Umut Ceylan'ın Ölümüyle Sonuçlanan Dava Başladı
İzmir'de parkta oynarken rastgele açılan ateş sonucu 6 yaşındaki Umut Ceylan'ın ölümüyle sonuçlanan olayla ilgili açılan davada, silahı ateşlediği iddiasıyla Can Kayı'nın "müebbet hapis cezası" istemiyle yargılanmasına başlandı.
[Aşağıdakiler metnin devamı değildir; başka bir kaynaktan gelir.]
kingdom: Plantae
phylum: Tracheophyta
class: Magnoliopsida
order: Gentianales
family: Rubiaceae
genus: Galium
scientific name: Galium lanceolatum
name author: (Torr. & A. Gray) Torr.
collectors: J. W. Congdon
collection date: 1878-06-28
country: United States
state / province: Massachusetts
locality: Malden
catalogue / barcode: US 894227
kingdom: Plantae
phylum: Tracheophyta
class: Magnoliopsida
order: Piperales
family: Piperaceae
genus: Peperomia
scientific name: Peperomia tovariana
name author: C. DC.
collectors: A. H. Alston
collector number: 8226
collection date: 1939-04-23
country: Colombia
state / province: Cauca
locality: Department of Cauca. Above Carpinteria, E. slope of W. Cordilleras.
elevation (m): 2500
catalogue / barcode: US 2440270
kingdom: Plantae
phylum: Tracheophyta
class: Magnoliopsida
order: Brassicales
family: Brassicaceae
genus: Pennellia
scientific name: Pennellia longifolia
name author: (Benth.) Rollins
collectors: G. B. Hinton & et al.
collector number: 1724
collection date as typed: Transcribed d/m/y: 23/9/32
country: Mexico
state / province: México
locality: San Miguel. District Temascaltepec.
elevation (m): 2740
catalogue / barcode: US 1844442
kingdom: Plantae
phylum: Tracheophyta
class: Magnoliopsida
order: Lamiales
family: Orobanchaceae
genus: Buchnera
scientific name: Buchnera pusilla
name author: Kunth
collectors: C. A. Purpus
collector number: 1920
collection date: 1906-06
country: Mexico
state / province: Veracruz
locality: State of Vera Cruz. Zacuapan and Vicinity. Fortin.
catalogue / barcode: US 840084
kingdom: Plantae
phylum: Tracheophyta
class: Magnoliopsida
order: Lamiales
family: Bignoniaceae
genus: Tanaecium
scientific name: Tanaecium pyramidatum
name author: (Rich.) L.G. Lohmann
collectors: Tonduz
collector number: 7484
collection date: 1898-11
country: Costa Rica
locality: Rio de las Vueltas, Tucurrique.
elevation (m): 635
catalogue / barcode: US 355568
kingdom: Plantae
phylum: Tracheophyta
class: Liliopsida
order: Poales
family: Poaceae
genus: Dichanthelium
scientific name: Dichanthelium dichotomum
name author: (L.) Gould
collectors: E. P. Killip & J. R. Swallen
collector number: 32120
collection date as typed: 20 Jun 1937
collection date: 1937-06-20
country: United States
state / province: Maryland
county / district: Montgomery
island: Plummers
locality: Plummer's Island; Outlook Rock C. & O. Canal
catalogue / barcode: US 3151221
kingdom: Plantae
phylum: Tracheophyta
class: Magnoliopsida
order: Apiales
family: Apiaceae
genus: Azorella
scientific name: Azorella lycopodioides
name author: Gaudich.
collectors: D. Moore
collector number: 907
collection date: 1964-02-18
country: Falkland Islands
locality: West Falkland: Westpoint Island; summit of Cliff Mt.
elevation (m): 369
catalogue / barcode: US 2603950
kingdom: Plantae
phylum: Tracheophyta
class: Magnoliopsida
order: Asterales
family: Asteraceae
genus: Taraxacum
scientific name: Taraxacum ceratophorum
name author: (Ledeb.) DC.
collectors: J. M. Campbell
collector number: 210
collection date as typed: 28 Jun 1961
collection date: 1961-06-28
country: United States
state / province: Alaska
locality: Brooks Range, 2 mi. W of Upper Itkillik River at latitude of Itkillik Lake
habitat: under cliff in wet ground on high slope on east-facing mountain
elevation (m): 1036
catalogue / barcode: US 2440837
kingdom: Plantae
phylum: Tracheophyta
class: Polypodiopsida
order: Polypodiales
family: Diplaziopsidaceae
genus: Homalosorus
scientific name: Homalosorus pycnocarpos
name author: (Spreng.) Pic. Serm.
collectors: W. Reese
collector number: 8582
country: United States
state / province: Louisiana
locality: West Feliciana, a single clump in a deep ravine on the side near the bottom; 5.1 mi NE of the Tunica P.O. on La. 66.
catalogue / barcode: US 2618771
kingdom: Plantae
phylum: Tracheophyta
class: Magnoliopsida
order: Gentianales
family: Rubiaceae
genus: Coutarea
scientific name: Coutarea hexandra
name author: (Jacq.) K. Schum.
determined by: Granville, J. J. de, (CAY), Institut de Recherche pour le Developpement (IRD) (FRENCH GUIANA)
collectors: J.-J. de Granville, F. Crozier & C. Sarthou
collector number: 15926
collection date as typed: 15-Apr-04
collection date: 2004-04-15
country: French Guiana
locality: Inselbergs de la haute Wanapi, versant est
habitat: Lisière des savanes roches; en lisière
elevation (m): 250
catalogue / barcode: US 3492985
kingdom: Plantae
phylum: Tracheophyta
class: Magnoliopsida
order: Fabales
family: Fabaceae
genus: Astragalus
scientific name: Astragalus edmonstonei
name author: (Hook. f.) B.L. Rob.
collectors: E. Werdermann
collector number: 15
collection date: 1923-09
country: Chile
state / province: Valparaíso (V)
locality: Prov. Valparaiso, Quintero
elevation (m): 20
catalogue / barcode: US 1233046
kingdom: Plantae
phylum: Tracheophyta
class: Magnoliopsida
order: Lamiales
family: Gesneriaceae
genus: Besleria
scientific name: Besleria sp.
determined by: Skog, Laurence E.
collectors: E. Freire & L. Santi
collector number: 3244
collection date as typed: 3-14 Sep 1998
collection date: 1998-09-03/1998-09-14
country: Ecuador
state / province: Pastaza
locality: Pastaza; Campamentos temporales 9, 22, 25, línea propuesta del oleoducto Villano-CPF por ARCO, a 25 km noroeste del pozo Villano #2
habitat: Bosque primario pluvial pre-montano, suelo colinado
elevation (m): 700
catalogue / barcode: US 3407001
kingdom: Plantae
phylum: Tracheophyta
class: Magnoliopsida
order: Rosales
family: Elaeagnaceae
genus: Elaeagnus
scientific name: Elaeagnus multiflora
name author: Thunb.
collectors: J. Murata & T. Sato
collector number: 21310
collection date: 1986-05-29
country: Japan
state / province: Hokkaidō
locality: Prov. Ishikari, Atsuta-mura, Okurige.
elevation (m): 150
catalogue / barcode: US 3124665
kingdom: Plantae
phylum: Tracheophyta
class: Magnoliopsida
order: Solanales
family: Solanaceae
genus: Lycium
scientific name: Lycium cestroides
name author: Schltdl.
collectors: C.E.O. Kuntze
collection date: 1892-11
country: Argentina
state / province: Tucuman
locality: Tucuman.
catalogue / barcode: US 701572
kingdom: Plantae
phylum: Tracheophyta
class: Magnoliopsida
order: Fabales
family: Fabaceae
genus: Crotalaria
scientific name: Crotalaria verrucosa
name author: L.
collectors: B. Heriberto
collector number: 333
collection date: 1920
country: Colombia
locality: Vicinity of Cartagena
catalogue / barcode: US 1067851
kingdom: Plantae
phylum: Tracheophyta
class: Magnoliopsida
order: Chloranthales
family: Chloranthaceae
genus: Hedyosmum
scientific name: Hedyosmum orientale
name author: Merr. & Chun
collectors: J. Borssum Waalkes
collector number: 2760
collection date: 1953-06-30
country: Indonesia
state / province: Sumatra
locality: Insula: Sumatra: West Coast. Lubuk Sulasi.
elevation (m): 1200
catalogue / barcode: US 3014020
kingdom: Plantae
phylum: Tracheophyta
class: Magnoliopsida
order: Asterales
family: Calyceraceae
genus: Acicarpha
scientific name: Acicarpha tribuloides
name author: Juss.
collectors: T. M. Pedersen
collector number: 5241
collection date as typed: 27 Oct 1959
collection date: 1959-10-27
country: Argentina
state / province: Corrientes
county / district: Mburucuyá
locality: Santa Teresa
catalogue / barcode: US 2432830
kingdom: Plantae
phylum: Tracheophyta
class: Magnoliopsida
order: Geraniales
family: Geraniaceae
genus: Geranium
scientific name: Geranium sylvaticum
İzmir 5. Ağır Ceza Mahkemesinde görülen davaya, "Çocuğu ya da beden ve ruh bakımından kendisini savunamayacak durumda bulunan kişiyi öldürmek" suçlamasıyla ağırlaştırılmış müebbet hapis cezası istenen tutuklu sanık Can Kayı, avukatı Ersin Gürsoy, Umut Ceylan'ın annesi Gülhan Ceylan, babası Ufuk Ceylan ve bir kısmı gönüllü olmak üzere 9 avukat ile davaya müdahil olan Aile ve Sosyal Politikalar Bakanlığı avukatı Emine Şentüfekçi Tezcan katıldı.
Geniş güvenlik önleminin alındığı duruşma başlarken, anne Gülhan Ceylan, jandarmalar arasında duran sanık Can Kayı'ya tükürerek tepki gösterdi.
Duruşmada, 6 sayfalık yazılı savunmasını okuyan Kayı, suçlamayı kabul etmedi.
Aralarında husumet bulunan kişiler tarafından tehdit aldığını, bu nedenle Bülent B'den 250 lira karşılığında silahı temin ettiğini, silahın 26 Eylül 2012 günü kendisine kargoyla gönderildiğini söyleyen Kayı, silahla kendisini tehdit ettiğini öne sürdüğü kişiyi yaraladığını anlattı.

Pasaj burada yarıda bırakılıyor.